## WORK ITEM A
Reproduce the text read from each of the page pictures in the records, keeping every line as it appears. Leave out the picture markers.

20. No second, or witness, shall become a principal on the spot. Any
insult received by them constitutes a fresh offence.

21. The seconds should not remain more than ten minutes on the ground
without a combat.

22. The seconds in a duel with swords, may request that the offended
party shall be allowed to ward off a lounge with the left hand. This,
however, may be refused by the seconds of the aggressor.

23. The seconds of the aggressor may, if they think proper, refuse to
fire by signal, if the aggressor had not struck his antagonist.

24. The seconds must determine whether the combatants in sword duels
shall be allowed to take breath.

25. The seconds will also decide (without acquainting their principals
of this decision), whether the parties are to be separated after the
first wound. In this arrangement, they will be guided by the nature of
the quarrel.

26. They will also decide whether a fencing-glove, or any other article
to wrap round the hand, is to be allowed; a string,[27] or a common
glove, are always allowed.

27. The seconds are never to let their principals know that they are of
opinion that the nature of the insult received is such as to render a
mortal combat necessary.

28. The seconds may refuse the sword if the principal is unable to
use it from any infirmity, unless the offended party has received a
personal injury.

29. The seconds of a person blind of one eye, may object to the pistol,
unless the aggressor had struck him.

30. The sword or sabre may be declined by the seconds of a person with
only one leg or arm.

31. The seconds of a young man shall not allow him to fight an
adversary above sixty years of age, unless this adversary had struck
him; and, in this case, his challenge must be accepted in writing. His
refusal to comply with this rule is tantamount to a refusal to give
satisfaction, and the young man’s honour is thereby satisfied.

32. If any unfair occurrence takes place in a duel, it is the duty
of the seconds to commit the circumstance to paper, and follow it up
before the competent tribunals, when they are bound in honour to give
true evidence.

33. It is the duty of seconds to separate the combatants the very
moment that the stipulated rules are transgressed.

34. A father, a brother, a son, or any relation in the first degree,
cannot serve as second, for or against his relative.

35. In sword duels, the seconds will mark the standing spot of each
combatant, leaving a distance of two feet between the points of their
weapons. The standing ground to be drawn for by lots.

36. The swords must be measured to ascertain that they are of equal
length. In no instance must a sword with a sharp edge or a notch be
allowed.

37. The combatants will be requested to throw off their coats, and to
lay bare their breasts, to show that they do not wear any defence that
could ward off a thrust. A refusal to submit to this proposal is to be
considered a refusal to fight.

38. The offended party can always use his own weapons, if they are
considered of a description fitting the combat. If, on comparing arms,
the swords should be found to differ, the choice must be decided by
chance, unless the disproportion is of a material nature.

39. When the hand is wrapped up in a handkerchief, an end of it is not
to be allowed to hang down: should the party refuse to draw it up,
the seconds may insist that he throws it off altogether, and is only
allowed a sword-knot.[28] If fencing-gloves are allowed, and one party
declines their use, the other is not to be deprived of them; but, if
only one glove has been brought to the ground, it cannot be used.

## ENTRIES PROVIDED

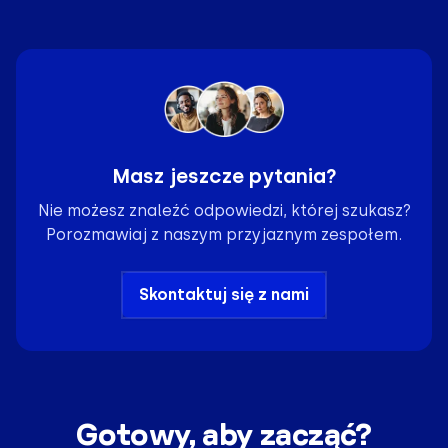
Masz jeszcze pytania?
Nie możesz znaleźć odpowiedzi, której szukasz?
Porozmawiaj z naszym przyjaznym zespołem.
Skontaktuj się z nami
Gotowy, aby zacząć?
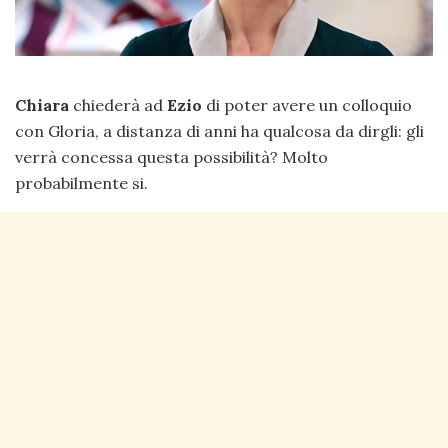
Chiara
chiederà ad
Ezio
di poter avere un colloquio
con Gloria, a distanza di anni ha qualcosa da dirgli: gli
verrà concessa questa possibilità? Molto
probabilmente si.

## WORK ITEM B
Answer these from the dueling rules:
(i) How long may the seconds remain on the ground without a combat?
(ii) In sword duels, what distance do the seconds leave between the points of the weapons?
(iii) Who cannot serve as second for or against a relative?

## WORKED SOLUTION A
Masz jeszcze pytania?
Nie możesz znaleźć odpowiedzi, której szukasz?
Porozmawiaj z naszym przyjaznym zespołem.
Skontaktuj się z nami
Gotowy, aby zacząć?
Chiara
chiederà ad
Ezio
di poter avere un colloquio
con Gloria, a distanza di anni ha qualcosa da dirgli: gli
verrà concessa questa possibilità? Molto
probabilmente si.

## WORKED SOLUTION B
(i) No more than ten minutes.
(ii) Two feet.
(iii) A father, a brother, a son, or any relation in the first degree.